Biden willing to sacrifice jobs to support green move … Oops … Biden wrong on age … Democrat debates suffer … N.Y. Times concedes people disinterested in impeachment … those look-alike crossovers … and my laugh-of-the-day

Here are my observations and opinions on my selected news of the day.

REMEMBER WHEN Hillary Clinton told voters in the coal mining region that she was going to essentially take away their jobs?  That didn’t go over very well, and Joe Biden didn’t get the message.

When asked if he would be willing to sacrifice some growth, even knowing potentially that it could displace thousands, maybe even hundreds of thousands of blue-collar workers in the interest of transitioning to a greener economy, Biden never hesitated as he said, “The answer is yes.”

“You’ve got to hand it to Democrats,” writes Michael Van Der Galien in PJ Media, “they freely admit they do not care one bit about blue-collar workers. They’re the party by and for leftist academics, illegal immigrants and social justice whackjobs.”

SPEAKING OF BIDEN – Apology Joe claimed that he would be younger at the end of his first term than Winston Churchill when he left office as prime minister.  Wrong. Churchill was 81 when he left office.  Biden would be 82 in 2024 and 86 in 2028.  If President Trump had said something like that, he would be called a liar, but with Joe, well …

THEN THERE’S THE PATHETIC Elizabeth Warren, who ridiculed candidate Pete Buttigieg for holding a lavish fundraiser “in a wine cave full of crystals and served $900-a-bottle wine.”

Actress Jane Lynch snapped back with a Tweet @janemarielynch: “Hello everyone.
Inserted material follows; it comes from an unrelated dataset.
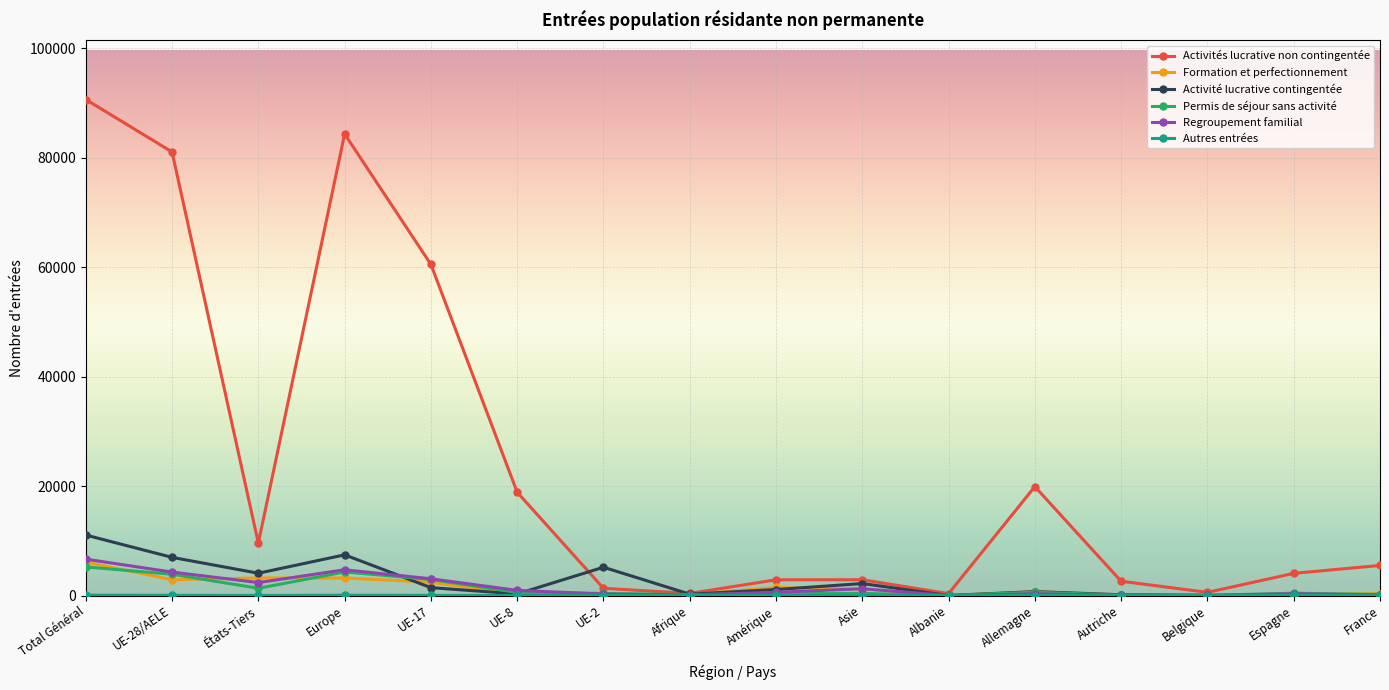

True or false: Formation et perfectionnement has a value of 78 at UE-2.

True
Billionaires in wine caves have as much right to say who gets to be president as waitresses in diners and plumbers in my bathroom.  Class warfare is ugly.  Thanks for listening everyone.”

BY THE WAY, the last Democrat presidential debate, hosted by PBS NewsHour and Politico and simulcast on CNN, had the lowest rating of any of this year’s debates.
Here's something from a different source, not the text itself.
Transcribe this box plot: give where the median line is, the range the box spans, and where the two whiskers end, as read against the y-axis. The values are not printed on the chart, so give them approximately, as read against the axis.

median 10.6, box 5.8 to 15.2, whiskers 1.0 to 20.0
IT MUST HAVE TROUBLED CNN to report that their poll, conducted by SSRS, reported that as 2019 comes to a close, the U.S economy earned its highest ratings in almost two decades.

Overall, 76 percent rated economic conditions in the U.S. today as very or somewhat good.  Almost all Republicans (97 percent) saw economic conditions as good right now, as did 75 percent of Independents and 62 percent of Democrats.

MEANWHILE AT THE NEW YORK TIMES, they reported that few people around the country seemed to pay much attention to the House passing articles of impeachment on President Trump.

The Times reported on people across the country focused on their day-to-day lives over the circus act in Washington … not obsessing about politics, especially when they are as nefarious as the Democrats’ efforts to reverse the results of the 2016 election, according to a review by Tristan Justice in The Federalist.

CROSSOVER SIMILARITY (Courtesy Washington Examiner)

THOSE CROSSOVER VEHICLES are partly responsible for sucking the fun out of the open road, says Nicholas Clairmont in the Washington Examiner magazine, adding that “The road to conformist car hell is paved with bad regulations.”

Regular readers will recall that I am opposed to mandatory café standards and frequently attack auto manufacturers for caving on proposed government regulations that result in design alterations. He refers to the regulations as Byzantine.

I agree with Clairmont, who says it “says something sad about our car culture, as well as our culture at large.”

Reading Clairmont’s piece, I was reminded of my teenage years when I could identify each car model and looked forward to the new model introductions, spotting decorative port holes, tail fins and grill designs.

Writing about how it was fifty years ago, Clairmont wrote, “It had a hood, a cabin, and then a deck or trunk.  Of the crossover designs, of which he says “can’t be styled to truly look good,” as he writes about “the basic, floor-doored egg-shape and adding whatever brand-familiar trim to do it.”  Frankly, they’re boring.

I never thought I would see a Porsche or Jaguar crossover. It’s kind of sacrilegious, isn’t it?

MY LAUGH-OF-THE-DAY – During an appearance at the National Press Club in Washington, Jane Fonda said, “You know, I lie in bed at night searching for the right words that will galvanize people to action around the climate emergency and show them it’s too late for moderation.” The Lid reported. “I get so worked up I can’t sleep, the overwrought actress admitted.”

“You know, I lie in bed at night, thankful that Jane Fonda isn’t lying in bed next to me,” commented Lid authors Warner Todd Houston and Jeff Dunetz.

                      May God continue to bless the United States of America.